[TIP] Result protocol / problems being solved

Jesse Noller jnoller at gmail.com
Tue Apr 14 06:45:20 PDT 2009


On Mon, Apr 13, 2009 at 10:18 PM,  <laidler at stsci.edu> wrote:

> 1. I have a skizillion tests running in varied environments and I don't want to miss small variations in the sea of output:
>  1A. I expected N tests to run on machine Foo but only N-1 tests ran
>  1B. I expected m tests to pass in package Bar, but only m-1 tests passed
>
> Implications for result protocol: Should contain enough information so that something downstream can collect tests into buckets of interest (package/project, host/execution environment) and do the appropriate accounting to catch the small variations.
>
> Alternatively/additionally: the protocol itself should support aggregate results, as well as single test results.

Basically, yes

> Implications for result protocol: Status should distinguish between Fail (implies broken software) and Error (implies broken test or execution environment); and possibly further distinguish between "error during test" and "error attempting to set up test" (might distinguish between broken test and broken environment, although it might be sufficient to use the environment-related bookkeeping from case 1 for this).

Actually, we need only define basic "result codes" and allow users to
add in what they want as needed.

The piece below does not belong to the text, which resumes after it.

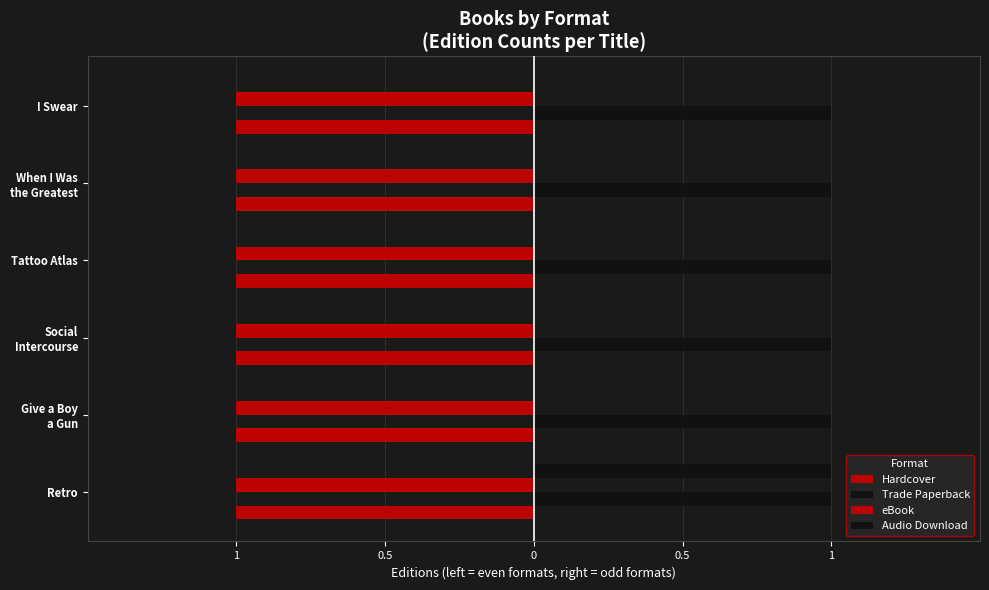

Which series has the largest total across all categories?

Hardcover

That way they can do the
hair-splitting, and have internal bikeshed arguments.

>
> 3. I want to handle all my tests (unit->acceptance) for all my projects written in any languages and using any test framework with the same result protocol.
>
> Implications: Think language-agnostically and outside the unittest box.

Correct. I couldn't care less about the unittest result object (at
this moment in time) as I do not use unittest for execution.

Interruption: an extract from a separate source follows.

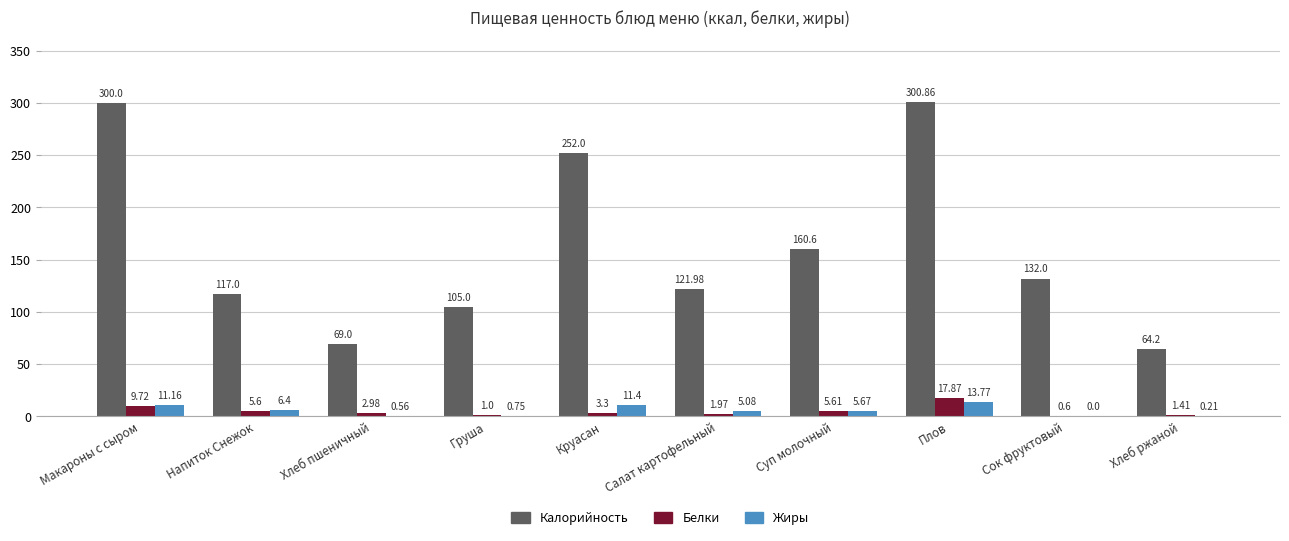

At which category is the sum across all series the highest?

Плов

> 6. I want to be able to figure out why this bunch of tests failed.
>
> Implications: Allow a way to associate arbitrary descriptive information with test results. (This is the case Pandokia's test definition, result, & configuration attributes are trying to solve.)

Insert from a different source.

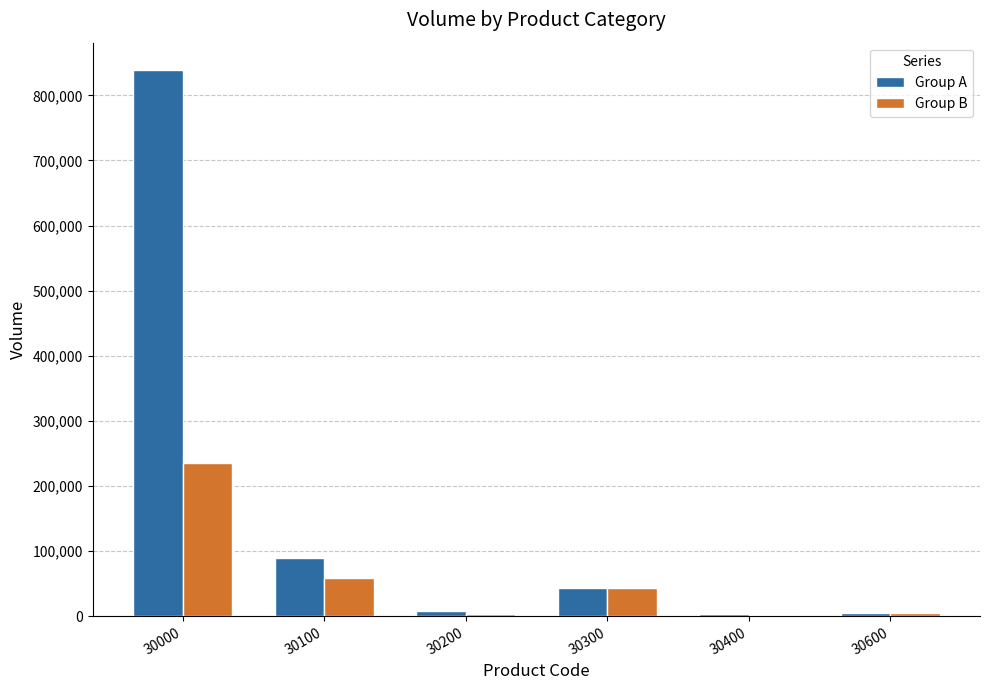

Which series changed the most between 30200 and 30300?

Group B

This is the additional: field in my JSON/YAML definition. Tests and
executors can jam in as much as they like.

> 7. I want to be able to figure out why this specific test failed.
>
> Implications: Allow a way to associate stdout/stderr with the test result.

See above

>
> Did I miss anything?

Yup:

8> This should not require a custom wire format, or parser. It should
use something in widespread use (e.g. XML, JSON), it should have
cross-language support and be human readable.

Other than that, the basic outline is correct. Let me also point out
that there is a use case for some people involved that involves
parsing results directly from a stream, such as stdout. This means
they need the ability to parse the result messages from the stream.